Tagged as: Three is a crowd, Troubled relationships, Trust issues<< Previous question   Next question >>
Question - (11 June 2008) 4 Answers - (Newest, 11 June 2008)
A male United States age 41-50, *upersad writes:

Hey all I have been with my girlfriend for almost two years and just found out she was cheating on me for over a month. I always wanted to travel, and wanted a girl to go with. I had the time but my girlfriend can only get a week off a year. It was always a life long goal to go to South America for a few moths. I debated many times about leaving her for the trip, but she said many times she could see us being married, and she loved me so much, and would never stray. So she said I should go and fulfill my dream, and she would wait for me. I left for 2 and half months. We decided to live together before I left and she found a house for us why I was gone.
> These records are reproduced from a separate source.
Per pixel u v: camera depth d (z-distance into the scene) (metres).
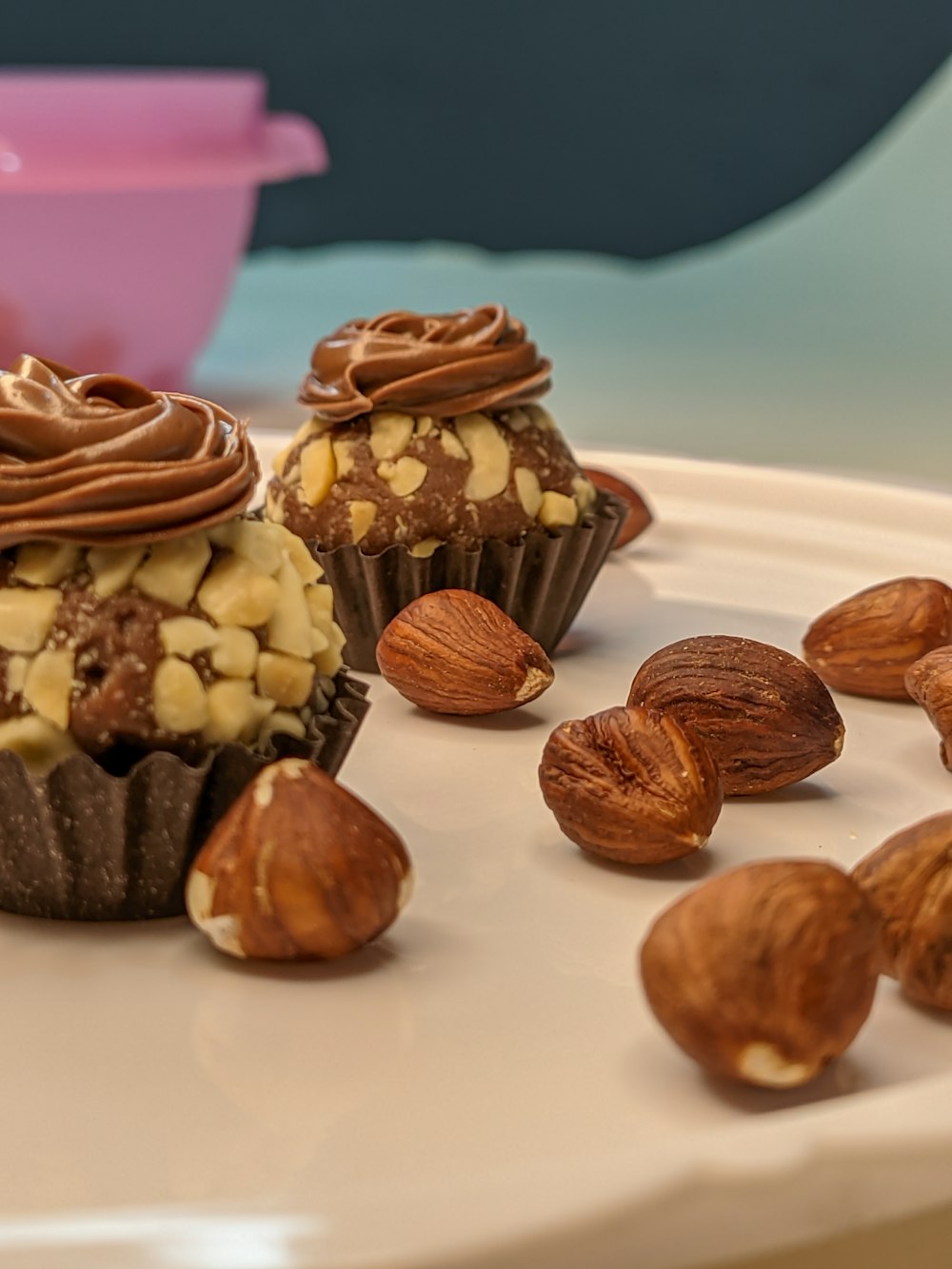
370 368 0.20
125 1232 0.10
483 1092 0.13
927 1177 0.11
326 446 0.21
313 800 0.14
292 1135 0.13
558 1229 0.10
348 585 0.20
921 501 0.25
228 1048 0.13
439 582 0.20
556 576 0.21
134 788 0.15
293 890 0.14
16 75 0.32
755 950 0.12
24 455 0.15
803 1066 0.12
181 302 0.32
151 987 0.14
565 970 0.15
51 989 0.14
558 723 0.19
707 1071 0.13
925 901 0.14
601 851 0.16
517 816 0.17
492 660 0.19
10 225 0.30
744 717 0.17
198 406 0.16
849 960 0.12
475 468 0.20
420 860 0.16
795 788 0.18
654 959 0.13
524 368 0.21
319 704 0.16
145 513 0.15
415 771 0.18
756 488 0.26
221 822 0.14
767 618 0.23
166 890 0.15
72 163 0.30
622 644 0.22
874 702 0.20
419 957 0.15
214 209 0.32
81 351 0.32
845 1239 0.11
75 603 0.15
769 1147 0.10
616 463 0.27
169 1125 0.13
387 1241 0.10
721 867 0.16
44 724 0.15
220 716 0.15
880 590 0.20
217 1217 0.10
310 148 0.34
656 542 0.25
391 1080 0.13
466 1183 0.10
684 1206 0.10
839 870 0.13
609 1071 0.13
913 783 0.18
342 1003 0.14
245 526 0.15
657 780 0.16
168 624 0.15
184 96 0.31
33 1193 0.12
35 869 0.15
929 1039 0.14
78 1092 0.13
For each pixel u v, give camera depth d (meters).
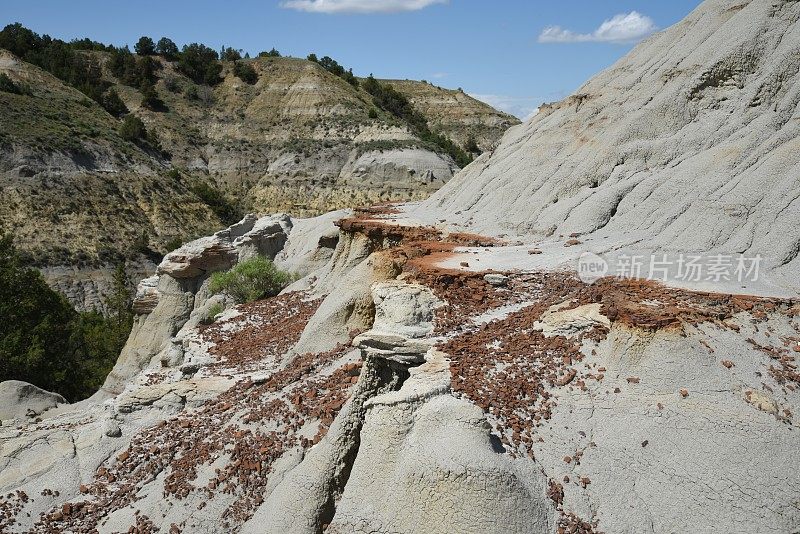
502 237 28.42
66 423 24.39
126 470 20.55
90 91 105.38
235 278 35.97
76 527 18.91
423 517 13.63
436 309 19.52
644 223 24.52
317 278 34.03
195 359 26.53
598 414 15.21
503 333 18.02
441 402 14.90
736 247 20.91
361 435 15.54
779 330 16.89
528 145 34.03
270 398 21.23
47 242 71.38
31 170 77.62
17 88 90.56
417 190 89.88
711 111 27.58
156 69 122.75
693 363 15.31
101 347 50.69
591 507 13.93
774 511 13.32
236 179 100.81
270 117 113.06
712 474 13.84
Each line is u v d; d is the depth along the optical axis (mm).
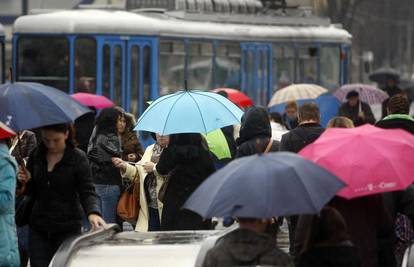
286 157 15070
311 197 14625
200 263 16109
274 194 14555
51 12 48156
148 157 25703
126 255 17531
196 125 23172
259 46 52625
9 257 18094
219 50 50375
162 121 23266
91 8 50000
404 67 151500
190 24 49062
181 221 23625
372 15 127688
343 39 58375
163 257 17547
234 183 14648
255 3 54688
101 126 26484
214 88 50031
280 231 30188
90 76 46469
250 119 23719
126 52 46625
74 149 20000
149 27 47000
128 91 46656
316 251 15766
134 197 25484
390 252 17797
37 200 20031
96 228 19000
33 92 19516
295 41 55062
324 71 57250
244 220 14750
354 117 42312
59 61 46625
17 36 47000
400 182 16516
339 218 15781
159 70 47250
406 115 23469
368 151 16734
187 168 23562
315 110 24203
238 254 14523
Every day on my trip we wrote each other love letters and called allot. She would write me things saying not to worry she will be there for me when I got back and would never stray from me. I got home moved into the house, I was truly happy. Two days after moving in I found out she had been cheating on me almost the whole time I was gone. I found out by text messages on her phone to some guy she told me was a friend she met why I was gone. She had mentioned this guy in our letters but insisted he was just a friend. The text messages she was sending him said things like I’m horny, can you come do me, ect.. things I thought only I would ever here. I was and am completely devastated. I went and threw up after reading this. I called her at work yelling about her cheating on me and she lied and said she didn’t. I then called her every name in the book and told her what I had read. She came home immediately and missed the day at work which she never does. She said she became confused about living together, became numb from missing me, was scared of our future together and wandered what it held. She said that for the first time in her life she may have been in love with two people. She later said she did not mean to say that one but was looking for a way to justify the affair. She said she was sorry, and wanted to be with me, and the other thing was over. She said it ended just 4 days before moving in with her. I freaked out cried, yelled, drank, smoked, cried some more and then some more. I felt so ashamed of her, so used, and so damn hurt.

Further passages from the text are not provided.